La medida, que comenzó a aplicarse desde las 8:00 p.m. del martes hasta las 6:00 a.m. del miércoles, cubre un perímetro de una milla cuadrada. La alcaldesa advirtió que el toque de queda podría extenderse en los próximos días si persiste la tensión.
Bass aseguró que, aunque los disturbios han generado «daños significativos», no representan una crisis generalizada en la ciudad. «Lo que ocurre en este pequeño perímetro no está afectando al resto de Los Ángeles», afirmó, y dijo que continuará evaluando la situación con líderes locales.

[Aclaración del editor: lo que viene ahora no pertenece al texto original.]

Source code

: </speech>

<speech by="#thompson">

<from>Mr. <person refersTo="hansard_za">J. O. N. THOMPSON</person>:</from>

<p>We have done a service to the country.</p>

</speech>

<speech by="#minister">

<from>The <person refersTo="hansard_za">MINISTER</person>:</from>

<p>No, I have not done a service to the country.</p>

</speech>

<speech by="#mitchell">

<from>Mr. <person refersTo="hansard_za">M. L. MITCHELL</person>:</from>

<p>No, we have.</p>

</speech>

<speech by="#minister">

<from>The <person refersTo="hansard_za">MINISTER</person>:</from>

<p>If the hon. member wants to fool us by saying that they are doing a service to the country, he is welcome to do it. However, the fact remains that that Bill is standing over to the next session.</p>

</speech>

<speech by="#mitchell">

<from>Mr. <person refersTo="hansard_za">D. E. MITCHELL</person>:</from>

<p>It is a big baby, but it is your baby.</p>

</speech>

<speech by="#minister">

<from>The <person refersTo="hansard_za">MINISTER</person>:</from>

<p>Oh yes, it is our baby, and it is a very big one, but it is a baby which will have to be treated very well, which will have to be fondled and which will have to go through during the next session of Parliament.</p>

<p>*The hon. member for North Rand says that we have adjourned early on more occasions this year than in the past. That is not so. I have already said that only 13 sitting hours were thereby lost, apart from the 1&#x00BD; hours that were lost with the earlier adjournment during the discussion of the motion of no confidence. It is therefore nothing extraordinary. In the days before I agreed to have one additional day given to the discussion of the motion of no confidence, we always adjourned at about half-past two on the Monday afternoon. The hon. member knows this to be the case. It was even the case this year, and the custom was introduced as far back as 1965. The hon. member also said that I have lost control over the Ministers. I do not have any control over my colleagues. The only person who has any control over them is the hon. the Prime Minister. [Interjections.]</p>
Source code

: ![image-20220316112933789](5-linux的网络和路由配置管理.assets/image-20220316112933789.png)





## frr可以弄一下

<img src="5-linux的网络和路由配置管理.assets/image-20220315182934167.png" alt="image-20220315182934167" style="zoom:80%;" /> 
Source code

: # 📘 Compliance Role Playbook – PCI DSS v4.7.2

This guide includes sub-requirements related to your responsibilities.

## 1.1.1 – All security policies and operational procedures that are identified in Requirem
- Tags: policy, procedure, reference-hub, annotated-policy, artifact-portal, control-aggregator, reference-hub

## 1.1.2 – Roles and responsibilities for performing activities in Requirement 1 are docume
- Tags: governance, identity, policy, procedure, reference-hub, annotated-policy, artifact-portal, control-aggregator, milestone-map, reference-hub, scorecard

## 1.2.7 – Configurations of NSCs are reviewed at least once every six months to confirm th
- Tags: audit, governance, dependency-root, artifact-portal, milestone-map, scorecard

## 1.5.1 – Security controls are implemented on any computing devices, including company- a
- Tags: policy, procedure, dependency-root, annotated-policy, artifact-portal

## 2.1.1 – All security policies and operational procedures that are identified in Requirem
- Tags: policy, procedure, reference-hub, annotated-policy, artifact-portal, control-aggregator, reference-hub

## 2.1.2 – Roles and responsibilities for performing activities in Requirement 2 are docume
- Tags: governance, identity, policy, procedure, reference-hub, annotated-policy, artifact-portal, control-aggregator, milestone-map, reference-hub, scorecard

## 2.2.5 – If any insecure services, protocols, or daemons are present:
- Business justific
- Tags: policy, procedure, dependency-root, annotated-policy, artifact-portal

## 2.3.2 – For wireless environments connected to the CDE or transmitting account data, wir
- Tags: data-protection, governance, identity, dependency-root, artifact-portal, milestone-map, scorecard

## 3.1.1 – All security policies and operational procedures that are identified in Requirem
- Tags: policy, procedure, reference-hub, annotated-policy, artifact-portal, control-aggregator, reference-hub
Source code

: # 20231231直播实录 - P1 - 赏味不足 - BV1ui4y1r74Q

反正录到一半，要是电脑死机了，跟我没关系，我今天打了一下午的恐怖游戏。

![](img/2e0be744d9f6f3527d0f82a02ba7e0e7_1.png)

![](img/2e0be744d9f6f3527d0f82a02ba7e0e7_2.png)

El jefe de la Policía, Jim McDonnell, respaldó la medida y advirtió que quienes violen el toque —excepto residentes, trabajadores esenciales, medios y personas sin hogar— serán arrestados. Solo el martes fueron detenidas 197 personas. El sábado hubo 27 arrestos, el domingo 40 y el lunes 114.
McDonnell alertó sobre una «escalada preocupante de comportamientos ilegales y peligrosos» desde el inicio de las manifestaciones.
La alcaldesa también reiteró su llamado a Trump para que detenga las redadas del ICE. «Están aterrando a familias trabajadoras y afectando la economía local», dijo.
Trump, por su parte, elevó el tono en un discurso desde Fort Bragg al llamar «enemigos extranjeros» y «animales» a los manifestantes. «Liberaremos Los Ángeles y la haremos libre, limpia y segura de nuevo», dijo al describir la ciudad como un «basurero».
El gobernador Gavin Newsom alertó sobre grupos violentos infiltrados en las protestas.